The basement had a dank, musty smell. It was, for the most part, empty; a few broken bottles and some bags of garbage but not much else. He walked over to the broken window. There were pieces of glass lying along the floor underneath it.
Shannon walked up a small flight of stairs and found the door nailed shut. The wood, though, was rotting. He braced himself and then kicked it down. A couple of crack heads were sitting in the hallway smoking some stone. One of them was completely oblivious to him, the other one looked up from his pipe, kind of surprised.
“Hey, man,” he asked, “what were you doing down there?”
“Hell if I know,” Shannon said. He walked over them. The oblivious crack head never looked up. The other crack head started swearing.
“That’s right,” he sputtered out, indignant. “Just walk over us like we’re trash.”
Shannon ignored him. He heard some more crack heads upstairs arguing about who owed who for what they were smoking. The front entranceway had been boarded up but some of the boards had been pulled loose. As Shannon was squeezing through the opening, he heard the indignant crack head yelling at him.
“Just kick down other people’s doors like they’re your own,” he was yelling. “No respect for other people’s property. No goddamn respect.”
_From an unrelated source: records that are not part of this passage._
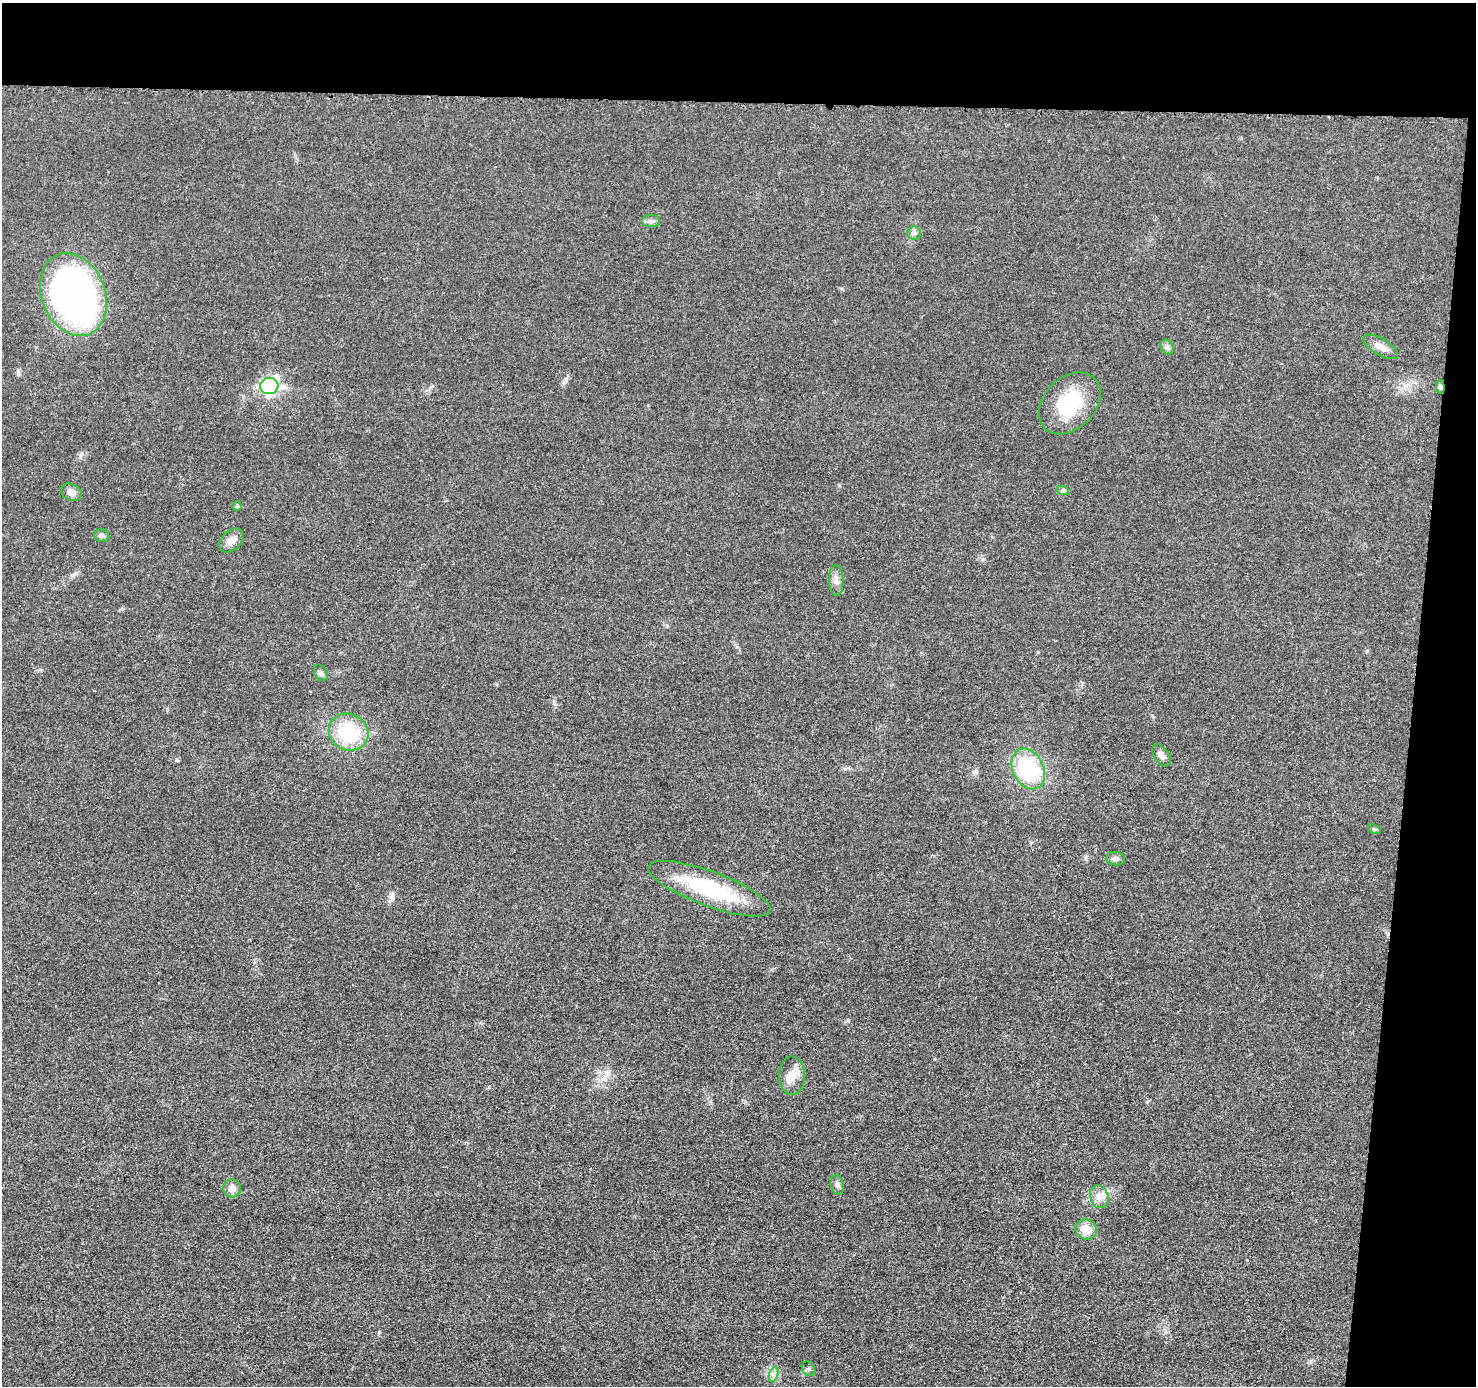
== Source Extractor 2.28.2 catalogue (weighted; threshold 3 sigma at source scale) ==
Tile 3 of 3 x 3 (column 3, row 1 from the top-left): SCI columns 2954-4427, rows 2972-4355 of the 4431 x 4457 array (HDU 1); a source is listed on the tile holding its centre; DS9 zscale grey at full resolution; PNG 1478 x 1388 px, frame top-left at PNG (2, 3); each listed source drawn as its Kron ellipse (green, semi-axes under 4 px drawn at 4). Shown black and unused: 11% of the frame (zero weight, under 3 of 5 exposures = <1% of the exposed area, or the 3 px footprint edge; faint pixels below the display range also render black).
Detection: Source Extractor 2.28.2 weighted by HDU 2 'WHT'; one run over the whole footprint, this tile lists its part. Background 0.0184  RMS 0.005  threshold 0.0224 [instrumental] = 3 sigma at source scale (4.5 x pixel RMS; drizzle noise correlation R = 1.50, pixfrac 1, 0.05/0.05 arcsec/px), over >= 5 px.
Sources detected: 28; all 28 listed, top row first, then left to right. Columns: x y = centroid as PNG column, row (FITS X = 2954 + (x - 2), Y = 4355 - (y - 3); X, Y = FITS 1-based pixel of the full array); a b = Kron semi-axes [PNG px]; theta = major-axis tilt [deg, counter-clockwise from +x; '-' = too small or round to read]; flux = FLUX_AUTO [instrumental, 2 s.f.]
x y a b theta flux
651 221 9 6 -1 1.6
914 233 6 6 - 1.4
73 295 43 31 -68 220
1167 347 8 6 -62 1.4
1381 347 19 8 -30 4.1
269 386 9 8 - 120
1440 387 7 4 -84 1.5
1070 403 35 26 45 28
1063 491 6 4 -18 0.82
71 492 11 8 -26 3.2
237 506 4 4 - 0.6
102 536 7 6 - 1.3
231 540 14 9 45 4.1
836 580 15 7 -88 2.8
321 673 9 6 -62 1.4
349 732 20 18 -27 31
1161 755 12 7 -56 2.4
1028 769 21 15 -64 40
1374 829 7 4 -25 0.67
1116 859 9 6 -7 1.8
709 889 65 17 -20 41
792 1075 19 13 -89 5.7
837 1185 10 6 -77 1.6
232 1188 9 9 - 3.4
1099 1197 11 9 -72 3.6
1086 1229 11 10 - 6.3
809 1369 8 6 -52 1.1
774 1374 7 4 71 1.5
Overlapping masked pixels (flux is a lower limit): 1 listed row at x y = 1440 387
Unlisted compact peaks at least as high as the median listed source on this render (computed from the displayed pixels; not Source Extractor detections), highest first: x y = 379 1332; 80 456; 392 898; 842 289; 176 760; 982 559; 839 485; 18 374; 554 703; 975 772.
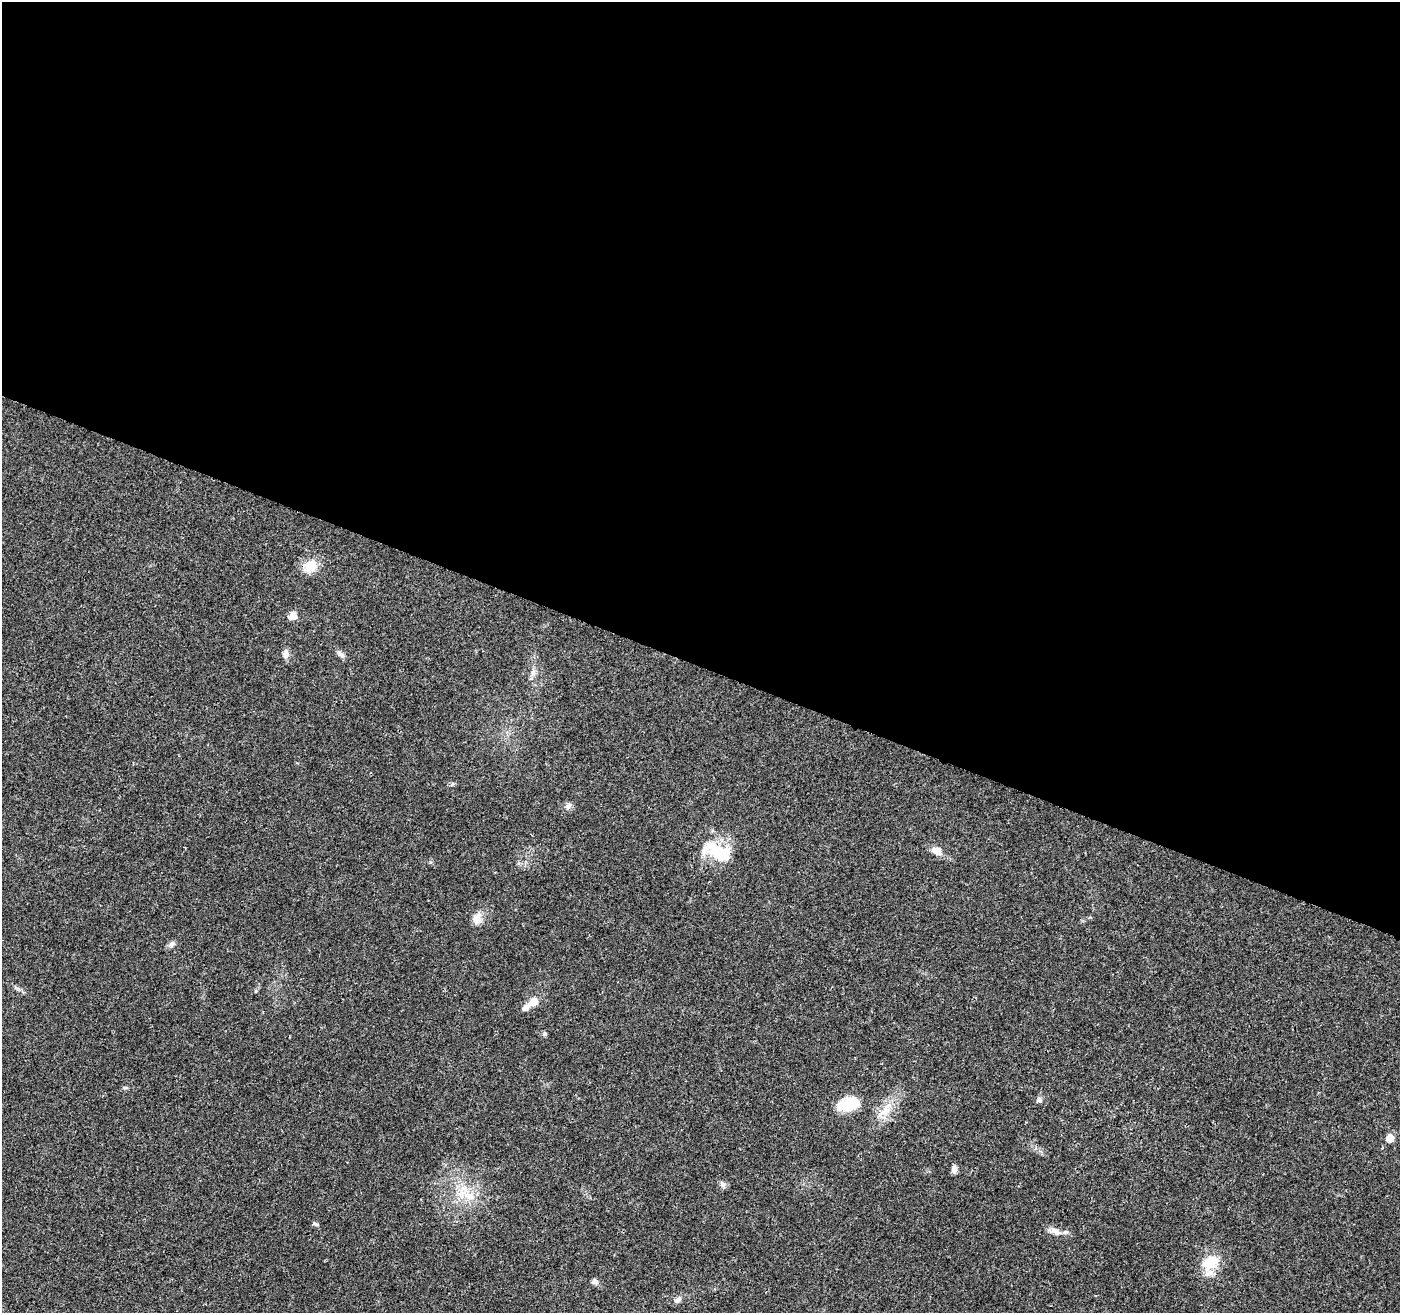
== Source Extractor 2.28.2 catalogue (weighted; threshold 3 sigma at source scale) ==
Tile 3 of 4 x 4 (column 3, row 1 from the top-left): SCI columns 2803-4200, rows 4146-5456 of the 5610 x 5733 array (HDU 1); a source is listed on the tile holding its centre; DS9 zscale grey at full resolution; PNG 1402 x 1315 px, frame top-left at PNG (2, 2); no overlay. Shown black and unused: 51% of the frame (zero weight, under 3 of 4 exposures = <1% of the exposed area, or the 3 px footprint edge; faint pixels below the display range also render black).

It turned out he wasn’t that far from home. The abandoned building was in Roxbury, a section of Boston located only a few miles from Cambridge. He bought a newspaper and was relieved to see that he’d only been gone five days. Five days was better than a week. Still, it was five days that were lost to him. Five days of doing God knows what. A chill ran through him. Like usual, whatever he was doing, he wasn’t eating a hell of a lot. His clothes felt loose on him. At least this time, though, he wasn’t sick. At least he made it past February tenth in one piece. He had to be thankful for little favors. When he tried hailing down a cab, the driver attempted to swerve past him, but Shannon stepped out in front of the cab and held out his police badge. The driver pulled over and Shannon climbed in and gave him his address.
As they approached the triple-decker that his apartment was in, Shannon saw the squad cars lining the street. DiGrazia was standing in front of the house next to his talking with a uniformed cop. Their eyes locked on each other. DiGrazia started moving in a trot towards the cab. He was at the door as Shannon stepped from it.
DiGrazia was breathing hard from his run. “Well, well,” he grinned. “The prodigal son has returned. And looking kind of ripe at that.”
Shannon couldn’t help returning the grin. DiGrazia was looking worse than him. Along with the dark circles under his partner’s eyes, the little hair DiGrazia had left was streaked with dirt and his clothes looked like they had been slept in.